There’s a saying: “In Argentina, everything changes every day, but if you come back after ten years, nothing has changed.” In your case, you were born around 1994. Until you were about six years old, if you went to the supermarket with your family, you could probably keep track of prices in your head. By the time you were 16, the inflation rate was likely double what it is now.
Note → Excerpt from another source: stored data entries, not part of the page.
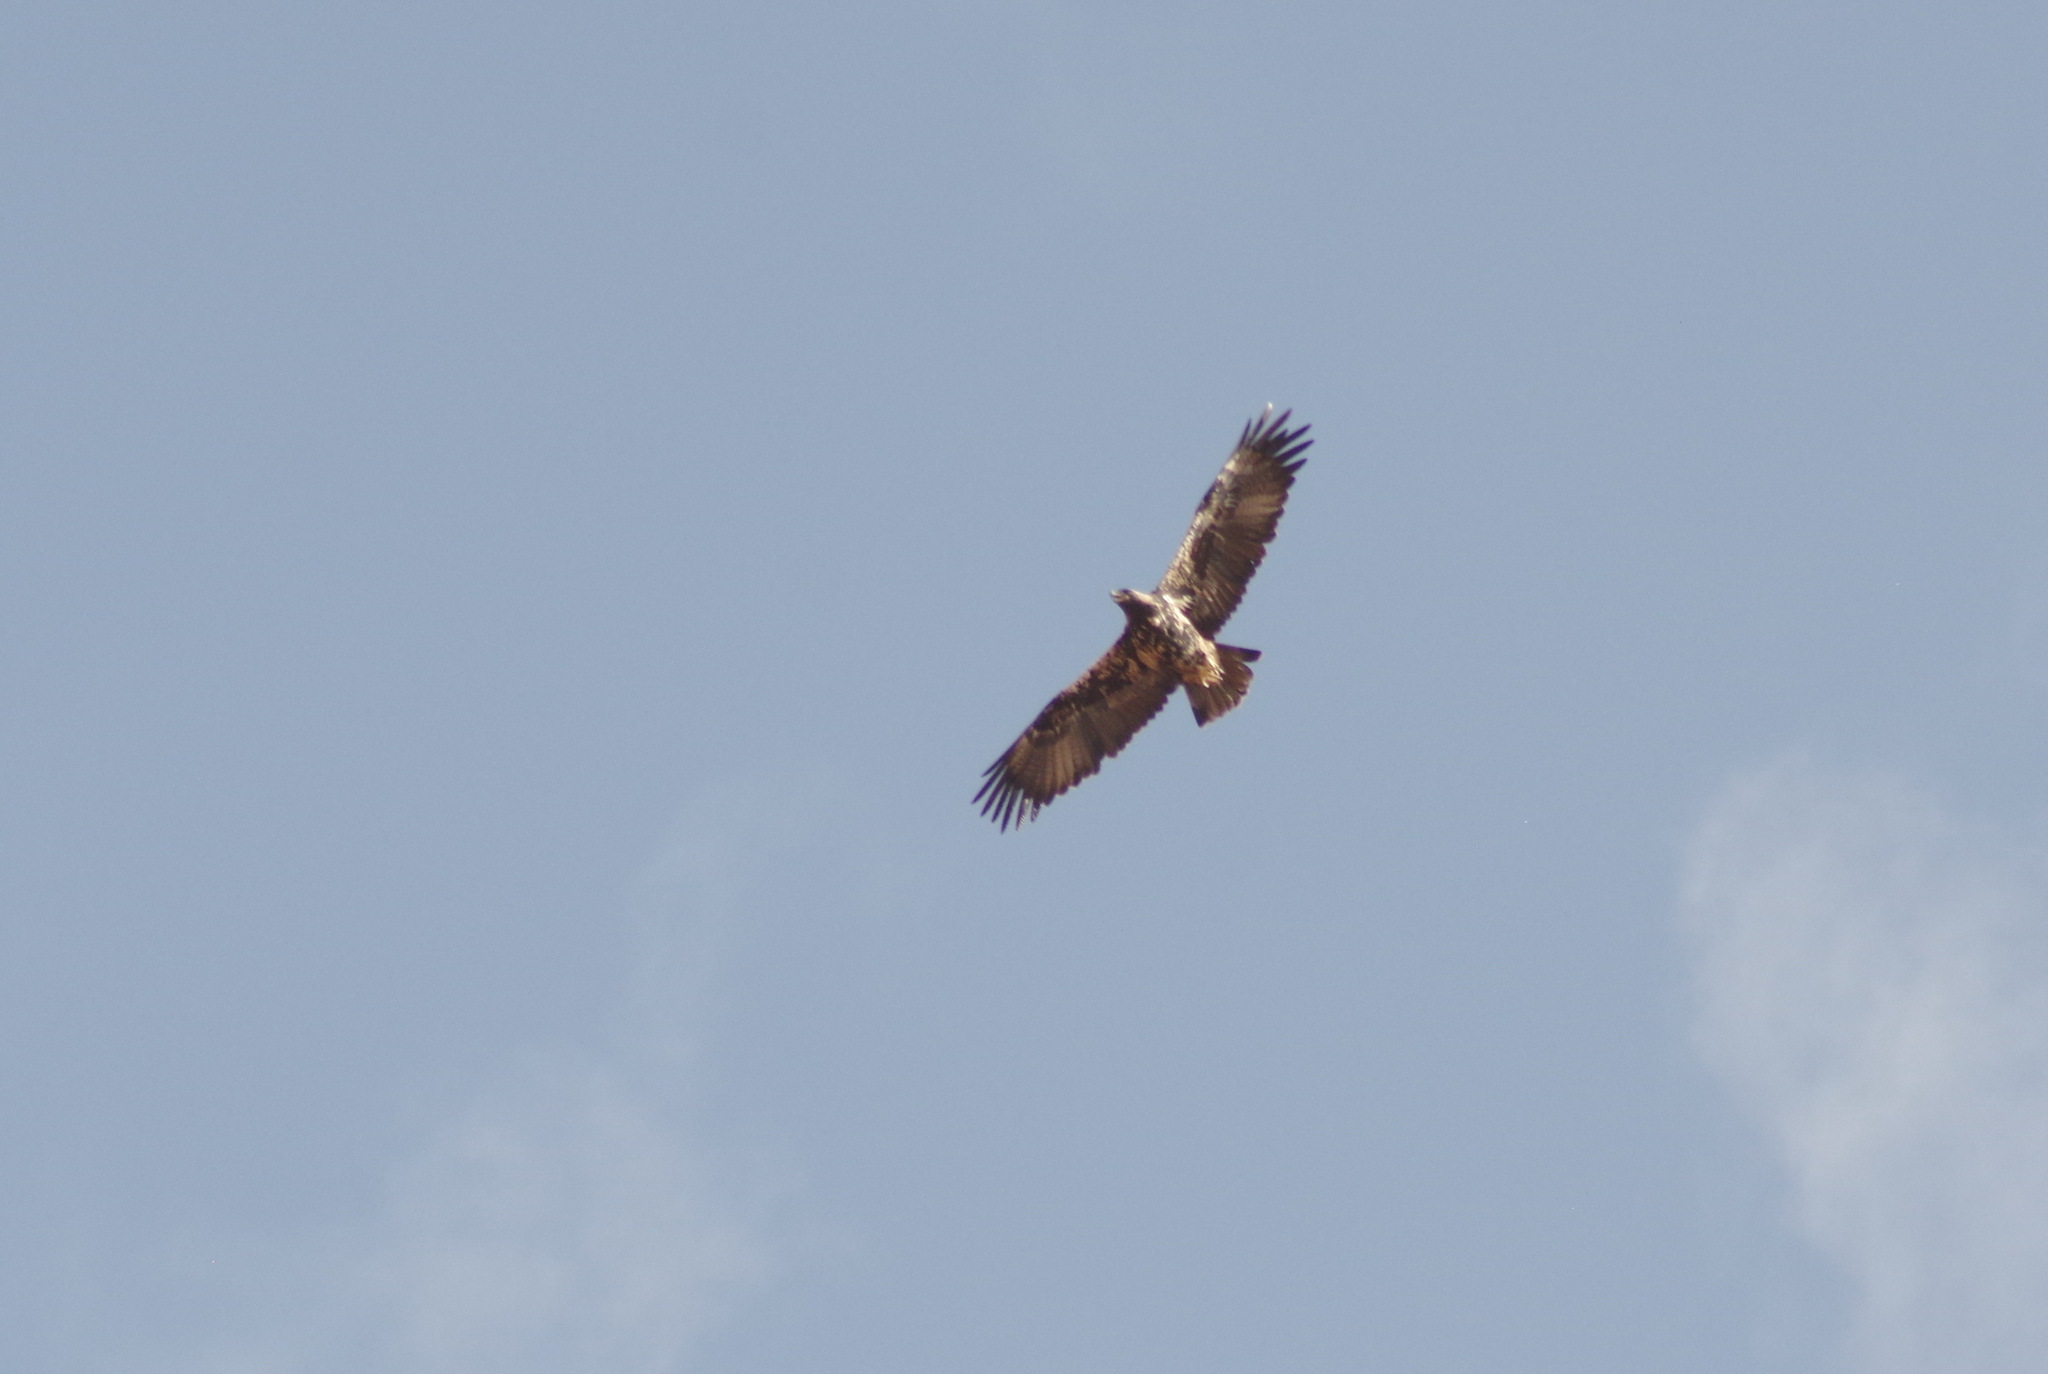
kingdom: Animalia
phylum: Chordata
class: Aves
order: Accipitriformes
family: Accipitridae
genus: Aquila
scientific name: Aquila adalberti
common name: Spanish imperial eagle
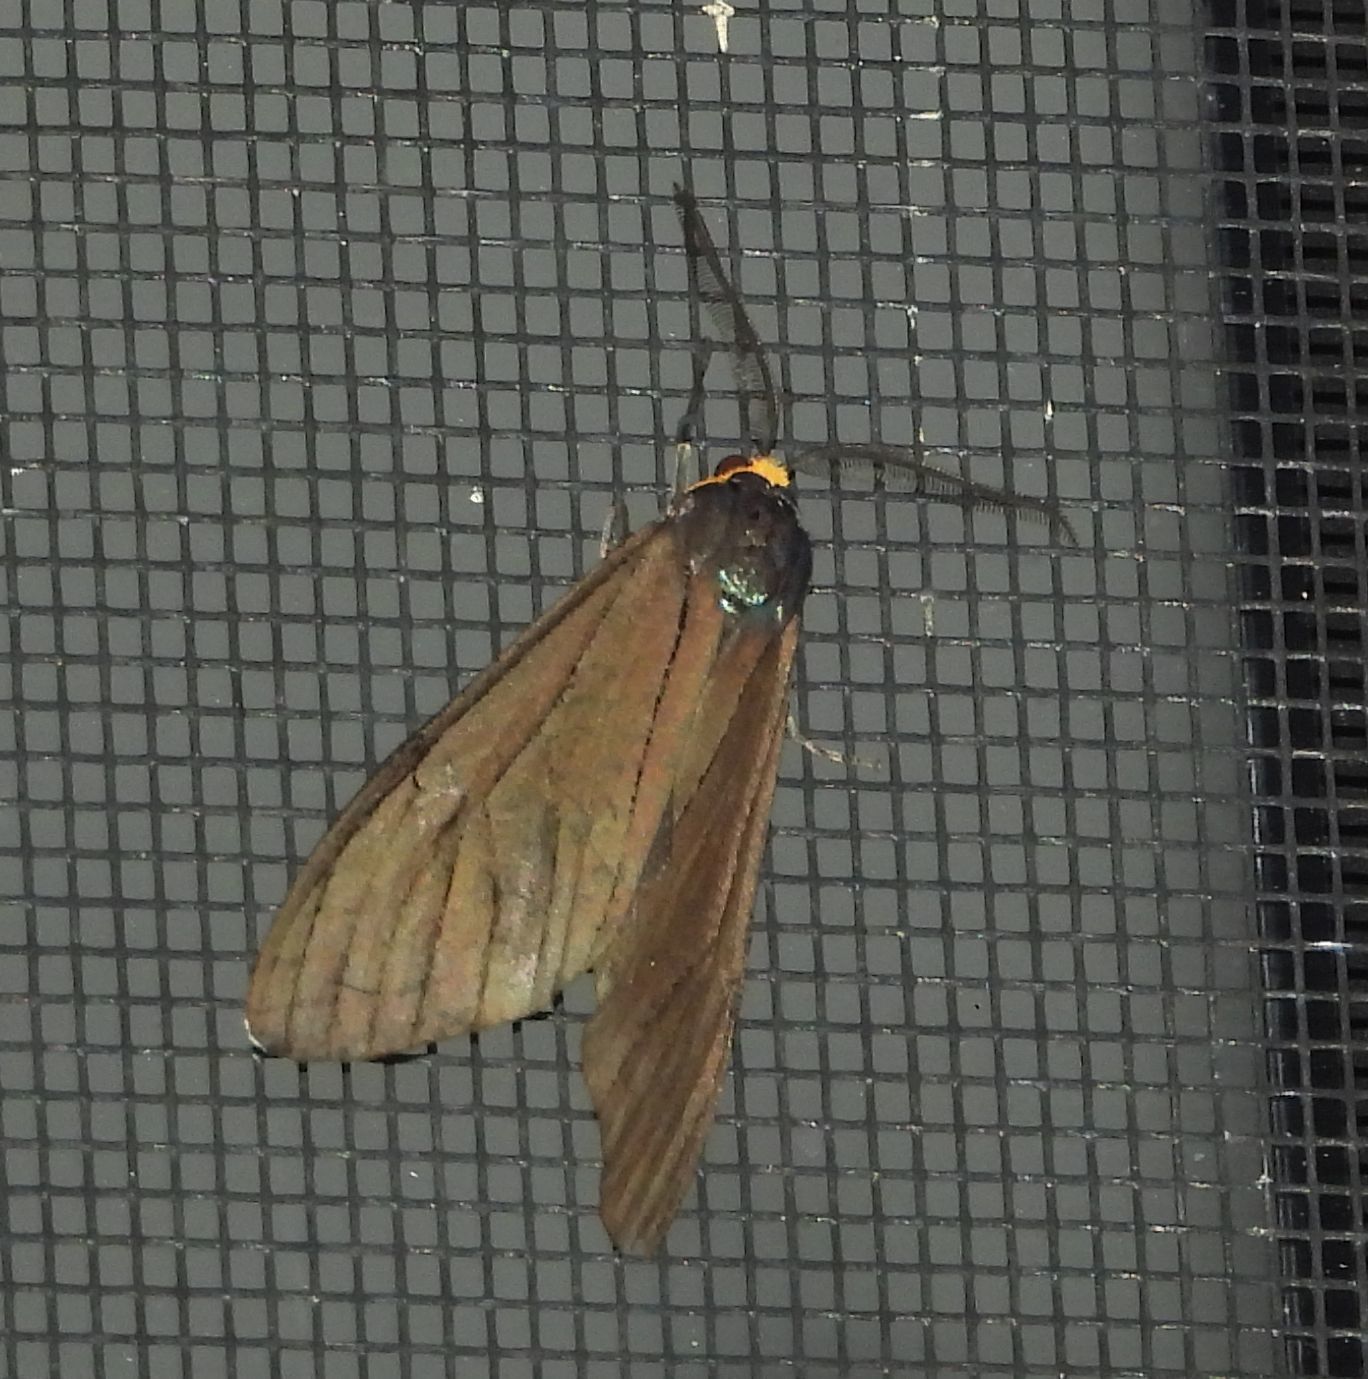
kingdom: Animalia
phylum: Arthropoda
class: Insecta
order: Lepidoptera
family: Erebidae
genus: Ctenucha
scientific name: Ctenucha virginica
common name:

If you ask someone at ~70 years old they will tell you similar stories about cycles of high and "stability".

1 comments

I don't think so because except for the 90s Argentina had inflation since the 1950s[0]. That 70 years old would only remember the 90s as the most stable period. Sure, the 60s weren't that bad but we still had high inflation.

[0]: https://upload.wikimedia.org/wikipedia/commons/thumb/9/93/Ar... (just note the Y axis scale... if it were from 0 to 100 you would truly see there were very few years with 1 digit inflation)

First, it is important to highlight for people no familiar with Argentina that the current yearly "Milei" inflation is above 40% and it could be difficult to go much below. This inflation takes into account a very basic basket. The current inflation is very high and the country is in a recession. This is just a macroeconomic measure beyond Milei and its legacy.

Then, sorry, you are mistaken about historical inflation rates and you can check that easily [1]. Comparing just one year of government inflation as a data point is not enough to extrapolate, and I haven't started talking about carry trade that gives investors more than 10% per month in USD. Last time that happened, just two governments ago and with The same guy, there was a crash one day.